Quick Command Reference
| Command | Purpose |
|---|---|
zeroclaw quickstart | Creates a provider and working agent configuration |
zeroclaw agent -a <alias> | Starts an interactive agent session |
zeroclaw status | Shows runtime status |
zeroclaw doctor | Checks configuration and runtime health |
zeroclaw service install | Registers the operating-system service |
zeroclaw service start | Starts the background service |
zeroclaw gateway | Starts the HTTP and WebSocket gateway |
zeroclaw auth status | Checks stored provider authentication |
zeroclaw config schema | Prints the current configuration schema |
zeroclaw migrate openclaw --dry-run | Previews an OpenClaw import |
Pros
- Free and open-source
- Runs on your own machine
- Supports hosted and local models
- Hosts multiple isolated agents
- Includes supervised security controls
- Imports OpenClaw workspaces
Cons
- Requires technical setup
- Channel availability depends on build features
- Self-hosting requires security maintenance
Alternatives & Related Resources
- 7 Best OpenClaw Alternatives for Safe & Local AI Agents
- Openclaw: Your 24/7 Personal AI Employee
- NanoClaw: Lightweight OpenClaw Alternative for Safer Local AI Agents
FAQs
Q: Is ZeroClaw free and open-source?
A: Yes. ZeroClaw’s code is available from the official ZeroClaw Labs repository. You may use it under the MIT license or the Apache 2.0 license. A hosted model provider can still charge for API usage.
Q: Who publishes ZeroClaw?
A: ZeroClaw Labs publishes the official project at github.com/zeroclaw-labs/zeroclaw. The project credits its original creator, current project lead, maintainers, and community contributors in the repository.
Q: Is openagen/zeroclaw the official ZeroClaw repository?
A: No. ZeroClaw Labs states that it is not affiliated with openagen/zeroclaw, zeroclaw.org, or zeroclaw.net. Use the ZeroClaw Labs website, documentation, and zeroclaw-labs/zeroclaw GitHub repository for downloads and project information.
Q: Is ZeroClaw an OpenClaw fork?
A: ZeroClaw is a separate Rust agent runtime and an alternative to OpenClaw. It can import supported OpenClaw workspace data, memory, and configuration through its migration command.
Q: Can ZeroClaw use an OpenAI-compatible provider?
A: Yes. ZeroClaw supports OpenAI and compatible endpoints through its model-provider configuration. Quickstart handles common providers, while the current configuration reference documents custom endpoints and authentication.
Q: Can I run ZeroClaw without paying for an AI API?
A: Yes. Connect ZeroClaw to Ollama or another compatible local model endpoint. You still need hardware that can run the selected model, and online channels or web tools still need network access.
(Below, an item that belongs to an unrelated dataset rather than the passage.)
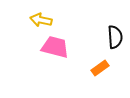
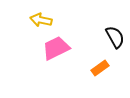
black semicircle: rotated 25 degrees counterclockwise
pink trapezoid: moved 1 px right, 1 px down; rotated 40 degrees counterclockwise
Q: Can ZeroClaw run on Windows?
A: Yes. The official documentation includes Windows setup instructions, and current releases include self-contained desktop installers. You can also build from source with the supported Rust toolchain.
Q: Does ZeroClaw support multiple agents?
A: Yes. One daemon can run multiple named agents. Each agent can have a separate workspace, memory scope, model provider, identity, channels, runtime profile, and risk profile.
Q: Is ZeroClaw ready for unattended production work?
A: ZeroClaw is still below version 1.0, and its commands or configuration can change. Pin the release, keep supervised mode during evaluation, restrict tool and channel permissions, test upgrades separately, and monitor the service before you rely on it for unattended work.